Main difference is that you really don't need energy density if you don't lob the batteries around all the time so flow batteries, sodium-ion, molten salt, whatnot, are very enticing options. For spikes and frequency regulation there's good ole flywheels (which came for free with all those glorified steam engines burning fossil fuels and uranium). Also around here we're using Scandinavian hydrodams as storage for our wind, granted not everyone has them as neighbours.
A bit further down the line power-to-X will also be an important factor in backup and seasonal storage: We'll need various hydrogen/hydrocarbon compounds anyway as feed stock, for steel smelting etc. so production capacity to soak up renewable overproduction will be available. Which side note is also the reason people should stop with the "hydrogen is dirty" argument: What the fuck else are you going to smelt steel with. Right now hydrogen smelters are going to use fossil hydrogen, yes, but that's pretty much the only way to build up enough demand so that green hydrogen production gets investment.
Solar plus batteries are already cheaper than nuclear, and only going down.

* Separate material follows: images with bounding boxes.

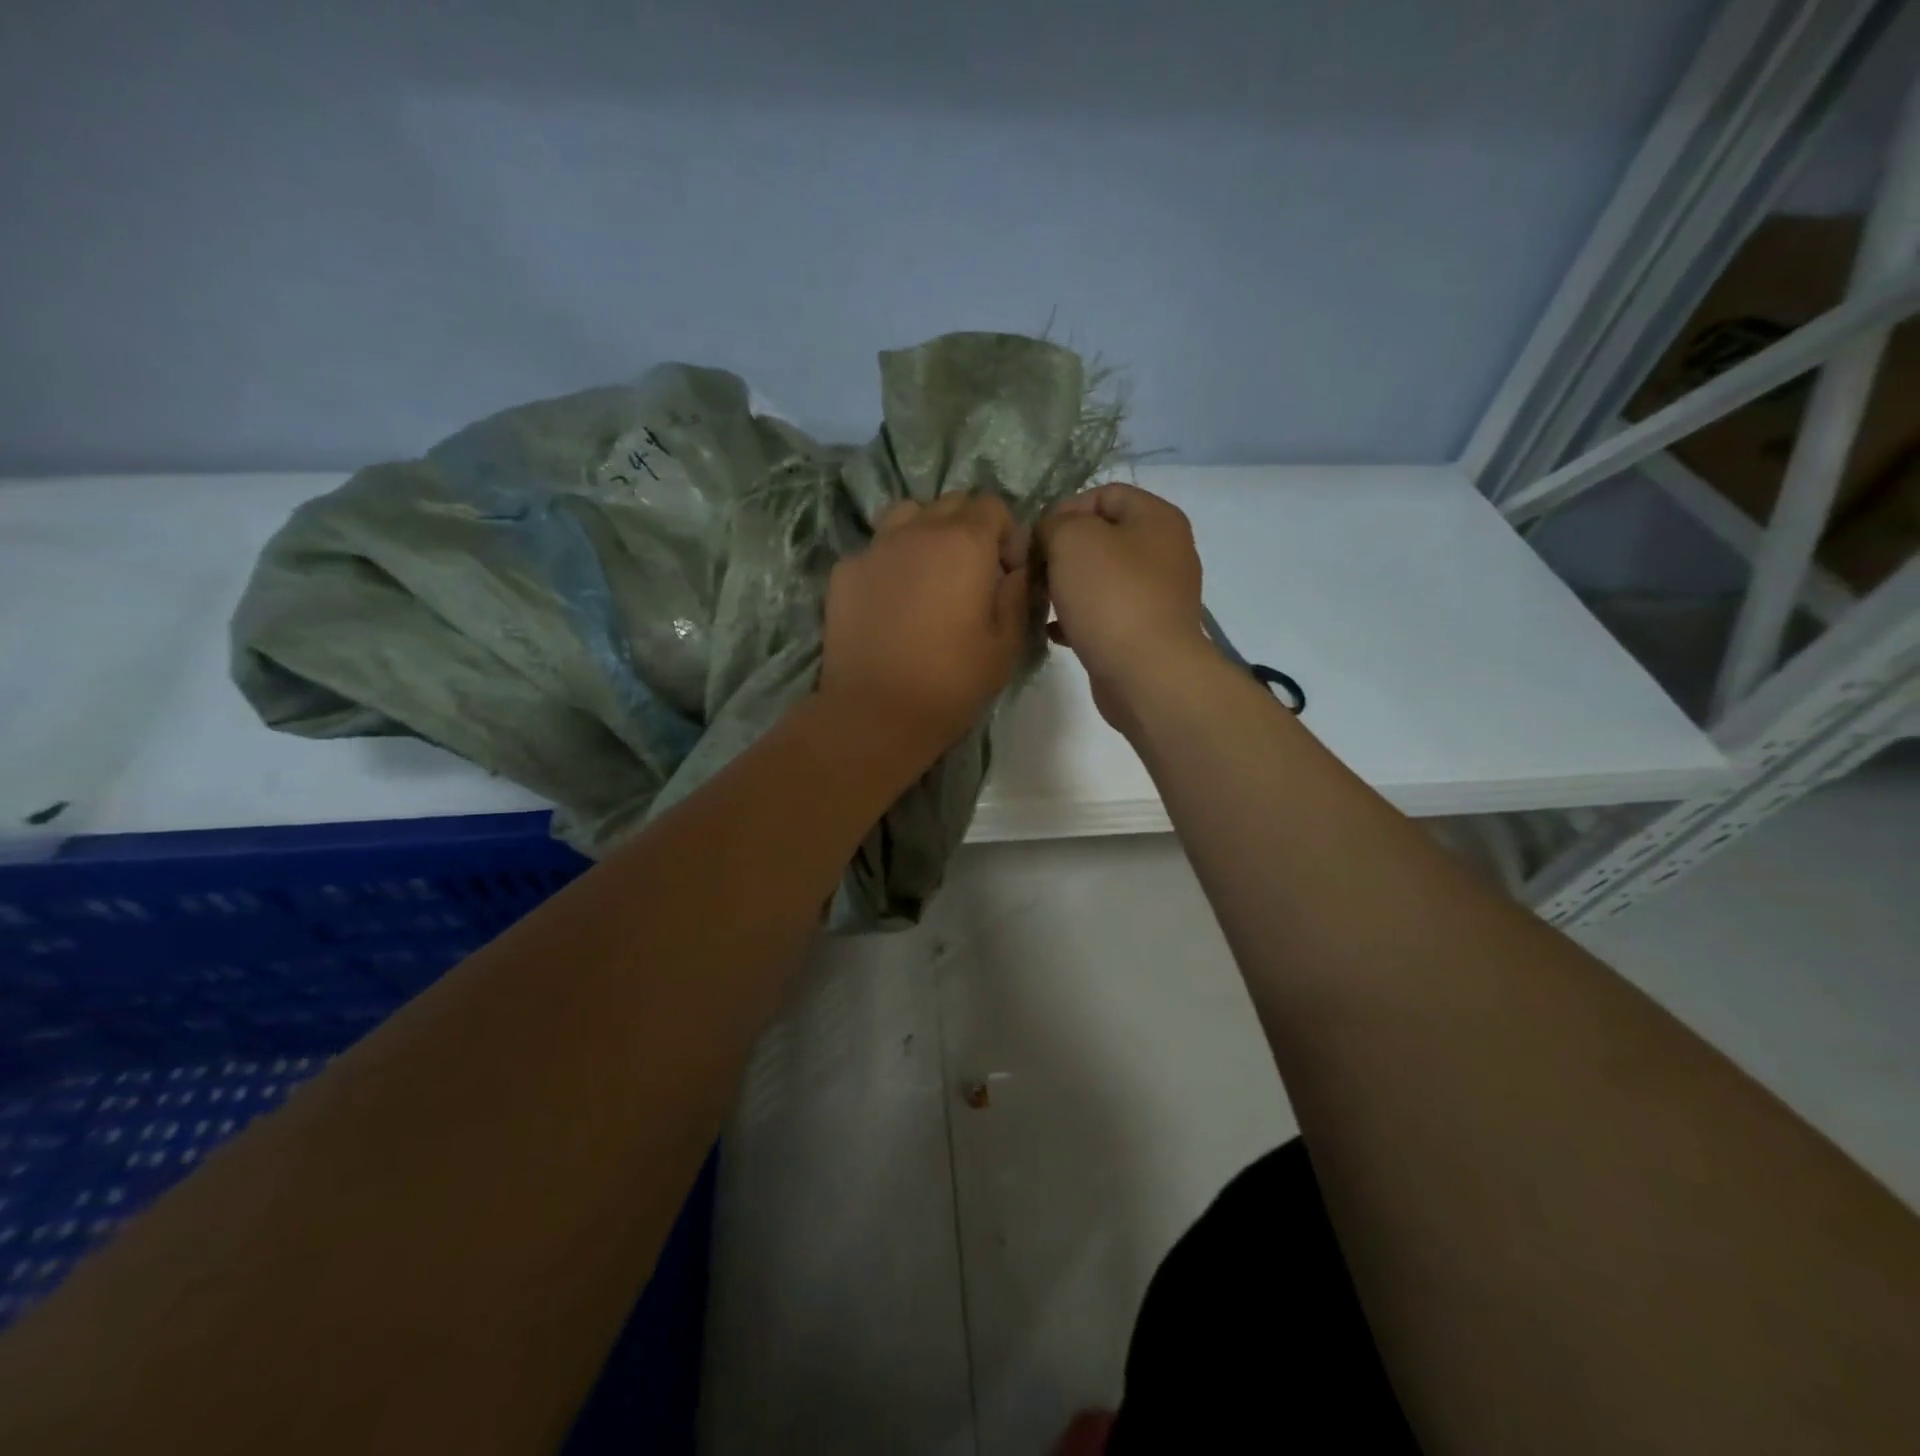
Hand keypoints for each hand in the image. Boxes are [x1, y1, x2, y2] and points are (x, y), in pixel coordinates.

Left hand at [819, 493, 1030, 763]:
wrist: (875, 713)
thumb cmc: (952, 682)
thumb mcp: (1007, 644)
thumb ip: (1018, 594)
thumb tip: (1017, 569)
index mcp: (964, 542)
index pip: (993, 505)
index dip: (1008, 535)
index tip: (1007, 574)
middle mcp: (917, 531)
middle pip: (950, 503)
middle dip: (970, 530)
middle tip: (972, 576)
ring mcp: (874, 548)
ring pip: (907, 515)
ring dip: (927, 533)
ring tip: (930, 575)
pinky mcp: (844, 571)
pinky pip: (876, 548)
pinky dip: (891, 561)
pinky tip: (892, 602)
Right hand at [1038, 483, 1209, 727]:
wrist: (1147, 674)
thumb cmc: (1111, 597)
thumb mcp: (1072, 541)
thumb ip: (1054, 524)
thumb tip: (1049, 535)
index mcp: (1157, 519)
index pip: (1105, 493)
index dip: (1065, 508)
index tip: (1036, 537)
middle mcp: (1164, 552)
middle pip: (1102, 538)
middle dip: (1061, 552)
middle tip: (1032, 571)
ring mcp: (1157, 595)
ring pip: (1100, 579)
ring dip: (1065, 587)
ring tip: (1037, 602)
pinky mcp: (1145, 632)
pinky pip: (1104, 614)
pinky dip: (1077, 618)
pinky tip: (1053, 631)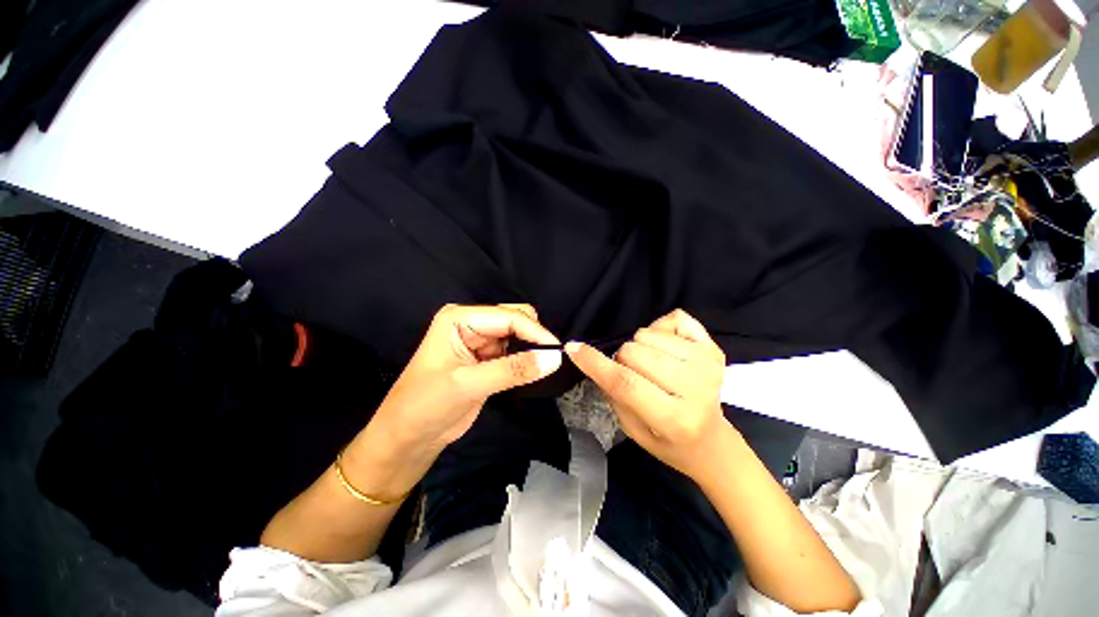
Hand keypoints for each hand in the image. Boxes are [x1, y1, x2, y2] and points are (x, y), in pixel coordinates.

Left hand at [366, 303, 562, 457]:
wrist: (408, 437)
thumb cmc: (425, 406)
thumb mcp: (468, 385)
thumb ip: (513, 370)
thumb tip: (554, 359)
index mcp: (459, 318)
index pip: (508, 317)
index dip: (535, 332)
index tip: (558, 351)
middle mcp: (470, 322)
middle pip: (515, 319)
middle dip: (533, 336)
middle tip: (551, 359)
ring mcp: (479, 339)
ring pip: (517, 335)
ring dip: (531, 348)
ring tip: (541, 366)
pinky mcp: (486, 357)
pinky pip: (514, 351)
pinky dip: (525, 359)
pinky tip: (530, 369)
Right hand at [565, 309, 729, 480]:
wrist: (710, 441)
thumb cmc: (667, 440)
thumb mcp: (631, 429)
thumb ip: (613, 393)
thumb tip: (593, 357)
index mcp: (673, 419)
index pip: (626, 383)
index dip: (595, 363)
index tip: (573, 348)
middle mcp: (695, 389)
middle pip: (633, 353)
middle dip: (621, 360)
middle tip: (632, 373)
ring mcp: (707, 365)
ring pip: (647, 334)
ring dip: (640, 347)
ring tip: (652, 365)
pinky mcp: (714, 348)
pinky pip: (674, 318)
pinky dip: (661, 329)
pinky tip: (668, 350)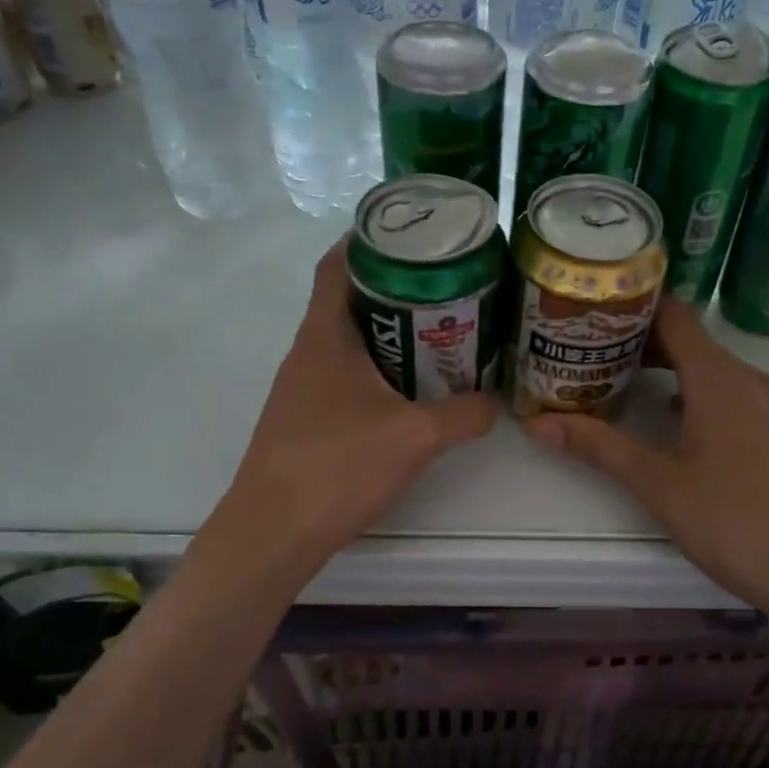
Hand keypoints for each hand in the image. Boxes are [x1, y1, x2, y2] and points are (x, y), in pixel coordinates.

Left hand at [216, 238, 497, 572]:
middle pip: (348, 298)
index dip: (370, 240)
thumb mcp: (415, 436)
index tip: (413, 235)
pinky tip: (409, 390)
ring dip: (388, 331)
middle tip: (445, 286)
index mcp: (325, 335)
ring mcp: (302, 387)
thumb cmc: (337, 466)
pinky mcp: (306, 419)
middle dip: (395, 286)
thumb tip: (496, 402)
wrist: (273, 532)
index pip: (338, 263)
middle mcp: (307, 351)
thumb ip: (463, 415)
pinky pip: (345, 375)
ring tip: (438, 332)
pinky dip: (378, 369)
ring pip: (348, 340)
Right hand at [524, 300, 768, 612]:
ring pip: (712, 367)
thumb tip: (537, 423)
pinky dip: (696, 391)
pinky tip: (672, 417)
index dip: (635, 308)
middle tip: (594, 351)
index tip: (594, 313)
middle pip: (691, 340)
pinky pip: (732, 391)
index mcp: (719, 378)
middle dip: (642, 341)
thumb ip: (598, 446)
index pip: (674, 316)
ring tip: (623, 380)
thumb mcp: (656, 482)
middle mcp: (749, 378)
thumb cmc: (731, 520)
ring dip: (669, 367)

Nuclear has always gotten more expensive over time. For the cost of the most recently completed nuclear plant in the US they could have built 12 times the nameplate capacity worth of solar with 24 hours of battery backup. (A totally unnecessary amount of dispatchability.)
Solar and batteries easily "pay" for their manufacturing carbon emissions within 1-2 years max (as does nuclear). This payback period only goes down as the grid gets greener.